• _REQUIREMENT_:
Using the records below, write out the line with "http://dm1.co.id" and each line after it through the final one, exactly, and only those.

Source records:
- - - -
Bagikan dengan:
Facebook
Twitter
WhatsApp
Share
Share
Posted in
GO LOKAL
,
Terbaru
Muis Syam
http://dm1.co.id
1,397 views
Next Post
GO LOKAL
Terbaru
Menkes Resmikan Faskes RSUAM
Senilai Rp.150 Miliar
- - - -
• _WRITTEN REPLY_:
http://dm1.co.id
1,397 views
Next Post
GO LOKAL
Terbaru
Menkes Resmikan Faskes RSUAM
Senilai Rp.150 Miliar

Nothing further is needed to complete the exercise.